Lo encontré tirado en la basura. Parecía haber rodado
mucho antes de llegar allí, sabe Dios que agonías lo acompañaron y cuantos
golpes lo fueron llevando de aquí para allá.
Lucía triste, cansado. Derrumbaba los ojos contra el
suelo y no te miraba, como si le hubiesen o hubiese hecho mucho daño. Tampoco
hablaba.
Entró en casa sin querer y tardó meses en volver a salir
por propia voluntad.
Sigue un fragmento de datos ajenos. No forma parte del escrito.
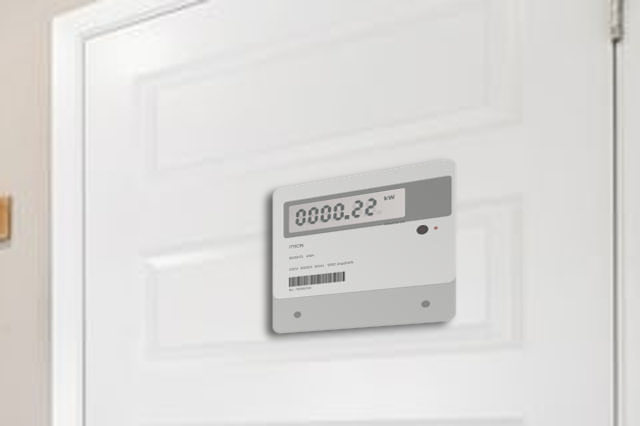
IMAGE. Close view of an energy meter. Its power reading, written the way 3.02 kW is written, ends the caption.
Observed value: 0.22 kW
Curé las heridas más urgentes, le di de comer tres veces
al día, acomodé un lugar para su descanso junto al fuego, y así fuimos pasando
el primer invierno…
Aquella cuarentena inicial se tornó de a poco en
costumbre. Nunca nos atrevimos a hablar de su próxima partida. De vez en cuando
nombraba los objetos más básicos, decía por favor con los ojos o gracias. Su
aspecto era fuerte y tosco, sobre todo por la cicatriz que le cuarteaba la
cara, pero por poco que te aproximases, descubrías en él una esencia sencilla y
cariñosa hasta el extremo…
En fin, confieso que me cambió la vida por completo. Que
fui amoldando mis días a los suyos hasta que se convirtieron en los nuestros. Pasito
a pasito, de aquella tarde sombría en la basura no queda ya casi nada.
Hace más de treinta y tantos que vivimos juntos, él y yo.